Она вывернула ко мне свое запястье.
— Почти полпятого? Слушай, Марта, наверное, он догадался, что я могла пошустрить с его мобильным, и отменил рандеву.
— Очень может быть. Но я готова сидеть с тобой сколько угодно, если ты все-таки решишь его дожидаться. Тем более что наши пирожные еще в печке.
Я усмехнулась.
— Спасибо, Марта. Я хочу все-таки еще полчаса подождать. Только мне нужно сходить припудрить носик, а то жидкости многовато. Я ведь и до тебя выпила две чашки.

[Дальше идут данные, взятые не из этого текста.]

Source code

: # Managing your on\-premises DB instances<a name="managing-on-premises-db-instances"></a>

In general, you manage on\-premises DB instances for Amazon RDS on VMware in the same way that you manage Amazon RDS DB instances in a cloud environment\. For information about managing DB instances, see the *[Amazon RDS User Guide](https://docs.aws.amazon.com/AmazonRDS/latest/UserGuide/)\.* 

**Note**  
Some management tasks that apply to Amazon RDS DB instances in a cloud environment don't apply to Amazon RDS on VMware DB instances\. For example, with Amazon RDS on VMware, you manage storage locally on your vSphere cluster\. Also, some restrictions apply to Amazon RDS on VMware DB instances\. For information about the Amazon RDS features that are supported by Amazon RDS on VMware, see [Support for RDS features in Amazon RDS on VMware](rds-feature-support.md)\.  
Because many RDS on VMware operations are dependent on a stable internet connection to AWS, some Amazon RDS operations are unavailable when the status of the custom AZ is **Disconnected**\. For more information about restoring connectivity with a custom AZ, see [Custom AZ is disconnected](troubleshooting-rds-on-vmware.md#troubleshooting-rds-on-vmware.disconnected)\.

— Ладно. Заодно и посмотри, какая из посетительниц может оказаться нашей… э-э-э… клиенткой. А потом я. О, смотри! — Она показала рукой в сторону улицы. — Такой зонт?
Из раскрытой дверцы такси вылезал белый в черно-серую клетку купол.
— В точности. У подружки Тьерри был именно такой.
Я поднялась из-за столика и вошла в кафе, столкнувшись в дверях с официанткой. Она несла на подносе чашки с кофе и два пирожных — огромные, почти торты. Пытаясь угадать «клиентку», я искоса разглядывала посетителей. Их было немного, наверное, из-за времени дня и погоды, причем тут не оказалось ни одного мужчины.